■ Written task:
Please retype the records below exactly, from the first line down to and including the line with "(279, 610) none".

Data in this exercise Start Marker

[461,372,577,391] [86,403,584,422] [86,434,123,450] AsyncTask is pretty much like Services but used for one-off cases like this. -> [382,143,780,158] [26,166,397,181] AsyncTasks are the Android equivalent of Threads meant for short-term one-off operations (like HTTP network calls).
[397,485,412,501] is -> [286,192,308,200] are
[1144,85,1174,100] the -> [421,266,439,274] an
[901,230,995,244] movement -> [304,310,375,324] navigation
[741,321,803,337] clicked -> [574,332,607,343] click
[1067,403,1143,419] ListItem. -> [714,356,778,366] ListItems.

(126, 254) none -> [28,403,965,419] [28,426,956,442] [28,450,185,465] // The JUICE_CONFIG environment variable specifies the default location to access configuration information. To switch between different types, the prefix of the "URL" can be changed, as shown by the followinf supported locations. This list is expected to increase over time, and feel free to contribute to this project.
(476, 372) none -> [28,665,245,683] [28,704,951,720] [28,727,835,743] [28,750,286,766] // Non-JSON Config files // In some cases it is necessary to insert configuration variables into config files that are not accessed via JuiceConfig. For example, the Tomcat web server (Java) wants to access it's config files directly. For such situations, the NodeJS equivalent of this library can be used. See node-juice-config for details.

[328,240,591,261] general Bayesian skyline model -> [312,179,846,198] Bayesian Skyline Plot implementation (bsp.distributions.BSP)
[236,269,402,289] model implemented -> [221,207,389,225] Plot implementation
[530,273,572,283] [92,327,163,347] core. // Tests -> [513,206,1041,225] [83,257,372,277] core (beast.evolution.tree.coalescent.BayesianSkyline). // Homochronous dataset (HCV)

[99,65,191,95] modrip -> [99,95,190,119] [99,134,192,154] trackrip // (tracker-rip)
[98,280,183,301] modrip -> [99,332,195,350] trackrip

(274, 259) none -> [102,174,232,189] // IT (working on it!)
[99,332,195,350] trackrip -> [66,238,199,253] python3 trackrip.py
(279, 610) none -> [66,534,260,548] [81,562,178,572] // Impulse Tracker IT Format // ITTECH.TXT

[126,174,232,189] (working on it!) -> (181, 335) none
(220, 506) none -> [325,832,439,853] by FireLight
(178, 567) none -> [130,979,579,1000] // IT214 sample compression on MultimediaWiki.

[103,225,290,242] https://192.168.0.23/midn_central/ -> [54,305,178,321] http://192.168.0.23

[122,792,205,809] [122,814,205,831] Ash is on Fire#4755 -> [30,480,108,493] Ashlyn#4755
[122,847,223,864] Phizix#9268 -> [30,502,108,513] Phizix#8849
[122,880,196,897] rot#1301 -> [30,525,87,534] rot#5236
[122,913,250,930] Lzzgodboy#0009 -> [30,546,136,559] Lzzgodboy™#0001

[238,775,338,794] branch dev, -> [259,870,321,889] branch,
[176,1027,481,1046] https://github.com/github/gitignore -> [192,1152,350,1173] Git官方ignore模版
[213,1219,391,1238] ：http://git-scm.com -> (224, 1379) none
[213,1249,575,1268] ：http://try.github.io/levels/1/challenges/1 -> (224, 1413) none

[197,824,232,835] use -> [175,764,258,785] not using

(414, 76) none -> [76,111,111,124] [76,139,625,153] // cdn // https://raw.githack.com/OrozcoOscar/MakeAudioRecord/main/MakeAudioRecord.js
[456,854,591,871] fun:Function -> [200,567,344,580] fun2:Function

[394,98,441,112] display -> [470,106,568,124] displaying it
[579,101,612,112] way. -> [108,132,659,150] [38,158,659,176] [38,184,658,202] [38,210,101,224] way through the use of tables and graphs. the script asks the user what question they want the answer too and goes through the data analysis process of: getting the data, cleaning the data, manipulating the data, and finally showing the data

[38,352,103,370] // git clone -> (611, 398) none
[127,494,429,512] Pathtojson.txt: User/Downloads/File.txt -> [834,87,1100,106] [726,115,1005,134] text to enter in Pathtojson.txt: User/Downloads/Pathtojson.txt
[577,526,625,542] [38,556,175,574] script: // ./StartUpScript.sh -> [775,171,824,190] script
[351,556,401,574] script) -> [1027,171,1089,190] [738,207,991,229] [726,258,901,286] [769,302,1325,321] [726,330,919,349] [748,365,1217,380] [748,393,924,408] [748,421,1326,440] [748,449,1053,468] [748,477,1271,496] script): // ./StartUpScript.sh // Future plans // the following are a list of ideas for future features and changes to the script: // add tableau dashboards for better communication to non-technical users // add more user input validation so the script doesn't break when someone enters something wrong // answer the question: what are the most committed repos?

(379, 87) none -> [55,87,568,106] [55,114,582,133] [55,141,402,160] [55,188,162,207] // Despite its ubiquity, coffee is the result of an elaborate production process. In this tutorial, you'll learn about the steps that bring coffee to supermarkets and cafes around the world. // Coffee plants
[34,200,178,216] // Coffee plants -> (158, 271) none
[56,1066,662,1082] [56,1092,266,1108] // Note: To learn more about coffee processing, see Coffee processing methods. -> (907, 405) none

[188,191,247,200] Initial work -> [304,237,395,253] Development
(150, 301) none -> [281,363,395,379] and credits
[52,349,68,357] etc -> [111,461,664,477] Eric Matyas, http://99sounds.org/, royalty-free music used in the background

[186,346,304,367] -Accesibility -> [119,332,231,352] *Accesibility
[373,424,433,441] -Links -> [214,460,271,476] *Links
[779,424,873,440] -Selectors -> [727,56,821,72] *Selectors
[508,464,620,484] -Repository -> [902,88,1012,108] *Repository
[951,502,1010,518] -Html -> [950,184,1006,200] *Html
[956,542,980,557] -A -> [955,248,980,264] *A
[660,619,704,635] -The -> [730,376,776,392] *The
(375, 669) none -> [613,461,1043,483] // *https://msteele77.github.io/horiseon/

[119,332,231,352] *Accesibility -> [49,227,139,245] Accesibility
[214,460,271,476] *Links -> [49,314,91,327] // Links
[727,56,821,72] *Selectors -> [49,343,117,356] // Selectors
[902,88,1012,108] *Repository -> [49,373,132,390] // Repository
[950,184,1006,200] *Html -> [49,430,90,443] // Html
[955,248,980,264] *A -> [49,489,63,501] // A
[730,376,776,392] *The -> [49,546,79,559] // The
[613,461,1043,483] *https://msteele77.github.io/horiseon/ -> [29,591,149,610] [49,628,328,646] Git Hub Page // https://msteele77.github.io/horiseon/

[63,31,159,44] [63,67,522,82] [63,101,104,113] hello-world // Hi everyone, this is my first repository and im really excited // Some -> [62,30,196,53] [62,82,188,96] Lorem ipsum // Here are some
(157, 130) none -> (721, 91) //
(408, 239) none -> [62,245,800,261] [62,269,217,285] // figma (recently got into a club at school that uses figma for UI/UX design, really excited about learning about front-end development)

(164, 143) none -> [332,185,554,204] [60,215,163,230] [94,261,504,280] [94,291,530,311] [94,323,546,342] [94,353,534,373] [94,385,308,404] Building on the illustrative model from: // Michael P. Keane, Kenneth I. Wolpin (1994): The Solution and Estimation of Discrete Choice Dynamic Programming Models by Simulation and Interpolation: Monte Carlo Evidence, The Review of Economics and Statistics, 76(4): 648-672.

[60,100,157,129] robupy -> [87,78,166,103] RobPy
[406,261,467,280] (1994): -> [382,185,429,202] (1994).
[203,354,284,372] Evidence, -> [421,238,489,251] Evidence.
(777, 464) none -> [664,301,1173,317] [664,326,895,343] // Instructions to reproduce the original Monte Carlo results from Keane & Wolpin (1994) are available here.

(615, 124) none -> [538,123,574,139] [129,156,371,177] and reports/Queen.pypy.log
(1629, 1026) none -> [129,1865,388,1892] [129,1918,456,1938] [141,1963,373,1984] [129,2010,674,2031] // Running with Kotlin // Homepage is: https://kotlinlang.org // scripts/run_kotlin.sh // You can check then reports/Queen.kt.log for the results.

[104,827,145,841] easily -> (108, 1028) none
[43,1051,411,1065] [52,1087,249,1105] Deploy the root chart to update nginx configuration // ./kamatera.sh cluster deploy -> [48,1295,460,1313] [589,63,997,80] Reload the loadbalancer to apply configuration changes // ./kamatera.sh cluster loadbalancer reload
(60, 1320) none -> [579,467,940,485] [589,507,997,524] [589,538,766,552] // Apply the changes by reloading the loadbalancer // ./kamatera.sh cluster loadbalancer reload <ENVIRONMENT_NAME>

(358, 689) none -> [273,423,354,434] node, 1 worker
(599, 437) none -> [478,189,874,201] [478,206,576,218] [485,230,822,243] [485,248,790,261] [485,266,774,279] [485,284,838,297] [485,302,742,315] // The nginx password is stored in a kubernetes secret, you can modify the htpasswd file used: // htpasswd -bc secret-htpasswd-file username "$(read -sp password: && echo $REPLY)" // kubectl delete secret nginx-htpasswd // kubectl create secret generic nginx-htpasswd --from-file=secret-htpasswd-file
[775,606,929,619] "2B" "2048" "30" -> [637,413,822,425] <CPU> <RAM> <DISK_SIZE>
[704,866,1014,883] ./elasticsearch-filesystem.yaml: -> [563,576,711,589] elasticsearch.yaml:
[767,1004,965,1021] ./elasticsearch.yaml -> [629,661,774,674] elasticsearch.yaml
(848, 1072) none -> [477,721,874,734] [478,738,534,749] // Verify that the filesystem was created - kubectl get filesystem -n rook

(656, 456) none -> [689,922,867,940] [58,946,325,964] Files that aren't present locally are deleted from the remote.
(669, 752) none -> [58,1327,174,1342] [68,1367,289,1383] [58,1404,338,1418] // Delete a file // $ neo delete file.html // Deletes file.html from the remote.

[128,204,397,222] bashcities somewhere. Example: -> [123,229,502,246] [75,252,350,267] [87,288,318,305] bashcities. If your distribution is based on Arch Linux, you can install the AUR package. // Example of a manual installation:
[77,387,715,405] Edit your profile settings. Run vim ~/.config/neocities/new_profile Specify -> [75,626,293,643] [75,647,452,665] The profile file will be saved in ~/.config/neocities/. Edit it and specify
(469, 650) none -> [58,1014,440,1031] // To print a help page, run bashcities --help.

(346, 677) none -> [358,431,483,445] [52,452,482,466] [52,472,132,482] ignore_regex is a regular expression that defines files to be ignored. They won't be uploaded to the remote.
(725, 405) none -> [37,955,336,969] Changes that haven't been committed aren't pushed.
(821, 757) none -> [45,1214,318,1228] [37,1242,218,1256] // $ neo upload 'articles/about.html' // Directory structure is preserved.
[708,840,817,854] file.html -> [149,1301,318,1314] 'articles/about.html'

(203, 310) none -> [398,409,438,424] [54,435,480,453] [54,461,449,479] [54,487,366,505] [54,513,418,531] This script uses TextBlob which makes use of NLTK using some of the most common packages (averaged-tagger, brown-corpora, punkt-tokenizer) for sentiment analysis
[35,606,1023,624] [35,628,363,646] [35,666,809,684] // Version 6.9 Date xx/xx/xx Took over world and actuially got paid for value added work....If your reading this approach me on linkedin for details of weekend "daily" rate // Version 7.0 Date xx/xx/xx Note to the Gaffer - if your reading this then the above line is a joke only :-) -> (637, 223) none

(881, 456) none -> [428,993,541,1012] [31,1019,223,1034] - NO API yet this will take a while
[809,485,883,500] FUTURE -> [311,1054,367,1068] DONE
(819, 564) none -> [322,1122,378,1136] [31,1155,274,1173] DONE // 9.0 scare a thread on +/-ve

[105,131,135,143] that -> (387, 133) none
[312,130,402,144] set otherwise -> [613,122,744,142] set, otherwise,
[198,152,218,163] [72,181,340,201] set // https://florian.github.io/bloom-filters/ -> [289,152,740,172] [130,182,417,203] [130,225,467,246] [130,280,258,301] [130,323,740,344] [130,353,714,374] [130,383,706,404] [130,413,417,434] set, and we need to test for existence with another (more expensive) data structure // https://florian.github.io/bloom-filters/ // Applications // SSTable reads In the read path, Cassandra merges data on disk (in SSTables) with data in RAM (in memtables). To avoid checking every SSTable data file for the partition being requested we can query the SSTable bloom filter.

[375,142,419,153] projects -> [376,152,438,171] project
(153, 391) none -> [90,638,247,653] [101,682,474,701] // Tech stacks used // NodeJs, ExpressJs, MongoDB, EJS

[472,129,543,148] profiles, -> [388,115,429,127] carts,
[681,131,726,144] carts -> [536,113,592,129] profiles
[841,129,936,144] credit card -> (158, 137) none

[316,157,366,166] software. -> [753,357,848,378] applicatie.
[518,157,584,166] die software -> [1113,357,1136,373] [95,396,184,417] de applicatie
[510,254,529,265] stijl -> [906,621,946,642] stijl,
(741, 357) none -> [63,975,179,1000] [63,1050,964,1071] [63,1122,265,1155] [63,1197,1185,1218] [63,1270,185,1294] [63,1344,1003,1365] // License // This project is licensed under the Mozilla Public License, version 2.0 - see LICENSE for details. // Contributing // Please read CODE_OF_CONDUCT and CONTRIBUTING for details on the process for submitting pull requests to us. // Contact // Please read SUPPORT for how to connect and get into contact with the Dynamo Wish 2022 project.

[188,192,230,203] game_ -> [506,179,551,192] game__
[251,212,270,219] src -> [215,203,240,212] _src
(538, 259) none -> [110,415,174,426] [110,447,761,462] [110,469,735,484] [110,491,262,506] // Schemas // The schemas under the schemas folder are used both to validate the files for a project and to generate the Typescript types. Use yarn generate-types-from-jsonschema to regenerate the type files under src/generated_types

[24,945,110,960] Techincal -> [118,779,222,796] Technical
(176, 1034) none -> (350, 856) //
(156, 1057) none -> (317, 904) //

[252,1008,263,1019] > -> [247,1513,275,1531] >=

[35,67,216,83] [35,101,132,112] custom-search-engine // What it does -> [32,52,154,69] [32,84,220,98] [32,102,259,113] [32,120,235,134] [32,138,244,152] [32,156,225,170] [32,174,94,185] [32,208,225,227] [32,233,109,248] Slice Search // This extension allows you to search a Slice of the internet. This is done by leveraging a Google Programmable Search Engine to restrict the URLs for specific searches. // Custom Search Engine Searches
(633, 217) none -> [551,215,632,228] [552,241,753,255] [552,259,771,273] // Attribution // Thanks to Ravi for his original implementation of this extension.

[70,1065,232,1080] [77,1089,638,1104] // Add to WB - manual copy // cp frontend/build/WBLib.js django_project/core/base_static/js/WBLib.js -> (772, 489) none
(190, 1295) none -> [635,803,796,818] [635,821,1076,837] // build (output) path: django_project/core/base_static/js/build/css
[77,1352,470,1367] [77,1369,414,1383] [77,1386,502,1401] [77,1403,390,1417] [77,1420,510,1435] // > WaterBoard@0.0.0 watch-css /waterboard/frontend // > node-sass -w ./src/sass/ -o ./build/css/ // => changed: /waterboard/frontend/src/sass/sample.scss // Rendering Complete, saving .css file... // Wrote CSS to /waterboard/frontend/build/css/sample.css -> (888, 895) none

Data in this exercise End Marker

■ Output for this task:
[461,372,577,391] [86,403,584,422] [86,434,123,450] AsyncTask is pretty much like Services but used for one-off cases like this. -> [382,143,780,158] [26,166,397,181] AsyncTasks are the Android equivalent of Threads meant for short-term one-off operations (like HTTP network calls).
[397,485,412,501] is -> [286,192,308,200] are
[1144,85,1174,100] the -> [421,266,439,274] an
[901,230,995,244] movement -> [304,310,375,324] navigation
[741,321,803,337] clicked -> [574,332,607,343] click
[1067,403,1143,419] ListItem. -> [714,356,778,366] ListItems.

(126, 254) none -> [28,403,965,419] [28,426,956,442] [28,450,185,465] // The JUICE_CONFIG environment variable specifies the default location to access configuration information. To switch between different types, the prefix of the "URL" can be changed, as shown by the followinf supported locations. This list is expected to increase over time, and feel free to contribute to this project.
(476, 372) none -> [28,665,245,683] [28,704,951,720] [28,727,835,743] [28,750,286,766] // Non-JSON Config files // In some cases it is necessary to insert configuration variables into config files that are not accessed via JuiceConfig. For example, the Tomcat web server (Java) wants to access it's config files directly. For such situations, the NodeJS equivalent of this library can be used. See node-juice-config for details.

[328,240,591,261] general Bayesian skyline model -> [312,179,846,198] Bayesian Skyline Plot implementation (bsp.distributions.BSP)
[236,269,402,289] model implemented -> [221,207,389,225] Plot implementation
[530,273,572,283] [92,327,163,347] core. // Tests -> [513,206,1041,225] [83,257,372,277] core (beast.evolution.tree.coalescent.BayesianSkyline). // Homochronous dataset (HCV)

[99,65,191,95] modrip -> [99,95,190,119] [99,134,192,154] trackrip // (tracker-rip)
[98,280,183,301] modrip -> [99,332,195,350] trackrip

(274, 259) none -> [102,174,232,189] // IT (working on it!)
[99,332,195,350] trackrip -> [66,238,199,253] python3 trackrip.py
(279, 610) none -> [66,534,260,548] [81,562,178,572] // Impulse Tracker IT Format // ITTECH.TXT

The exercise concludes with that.